Entretien

Le gouvernement laisse filer les bonus des banquiers

3 min
Pascal Canfin Directeur exécutif du WWF France

Vous affirmez que la France a transcrit de façon incorrecte la directive européenne visant au contrôle des bonus des banquiers afin de ne pas contraindre leurs rémunérations. Le cabinet de Christine Lagarde a contesté votre interprétation, la maintenez-vous?

Oui, je la maintiens. La transposition et l’application de la directive par la France sont clairement en contradiction avec l’esprit et la lettre de celle-ci. D’ailleurs, le cabinet de Christine Lagarde s’est gardé de faire une réponse précise sur le fond. Bercy se contente d’affirmer que la Commission européenne n’a rien trouvé à redire au texte français. Or son évaluation est en cours. La contrainte d’équilibre entre le montant du bonus et le montant de la rémunération fixe qui a disparu lors de la transposition n’est pas un point annexe. Elle était le résultat d’une dure négociation entre le Parlement et les Etats membres. Le gouvernement français a clairement cherché à récupérer lors de la transposition ce qu’il avait dû céder au Parlement européen lors des négociations qui ont abouti à l’adoption de la directive.

Y voyez-vous plutôt le signe d’un gouvernement favorable aux plus aisés ou bien celui d’un gouvernement qui cherche à minimiser les contraintes pouvant peser sur la finance ?

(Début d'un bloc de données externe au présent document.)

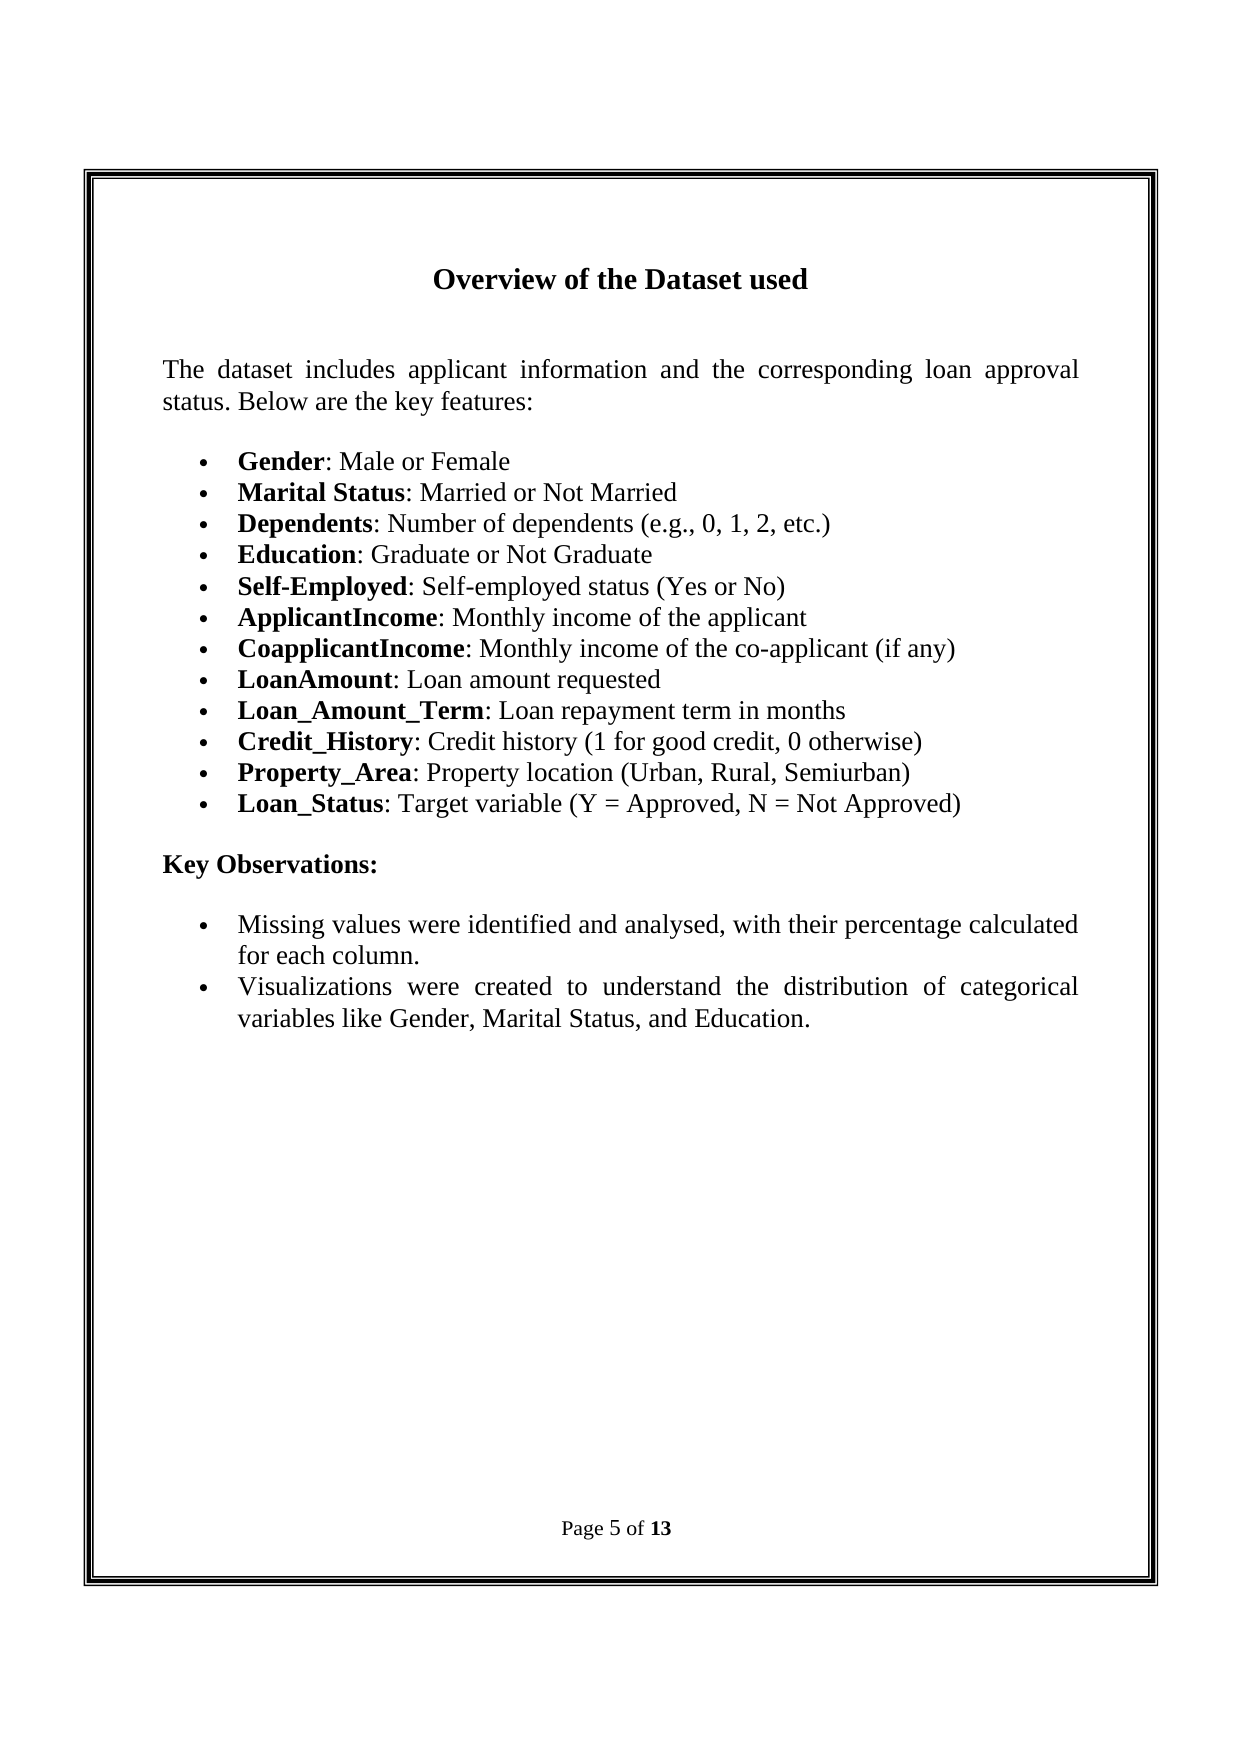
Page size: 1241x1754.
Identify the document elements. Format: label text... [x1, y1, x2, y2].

Les deux sont liés. La France ne soutient la régulation de la finance qu’à condition que cela ne pénalise pas les banques françaises, donc ceux de leurs actionnaires et la minorité de salariés qui travaillent dans les activités de marchés. Au final, ce sont donc bien les plus aisés qui profitent de telles positions.

La France se comporte-t-elle de manière différente des autres pays en la matière ?

Le gouvernement français n’est pas le pire dans les positions qu’il peut prendre à Bruxelles. Ce qui choque, c’est l’écart entre un discours pro-régulation, parfois même donneur de leçons, et les positions réellement défendues dans bien des cas. Le gouvernement britannique de ce point de vue est très cohérent ! Il est toujours pour le moins-disant réglementaire et le moins-disant européen.

Même bien appliquée, la loi européenne serait-elle suffisante ? Le directeur général du Crédit agricole dont la rémunération variable est équilibrée par rapport au fixe (1,2 fois) va quand même empocher 1,6 million d’euros...

Ces rémunérations astronomiques posent la question des inégalités dans notre société et de leur acceptabilité. Est-ce qu’un individu, quelque soit son mérite et son apport à la société, est légitime à gagner 100 fois le Smic ? Je ne le crois pas. C’est pourquoi en tant que Verts, nous avons proposé l’instauration d’un revenu maximum. Concrètement, cela pourrait passer par la mise en oeuvre d’un taux d’impôt marginal sur le revenu de 80 % au delà de 500 000 euros de revenus.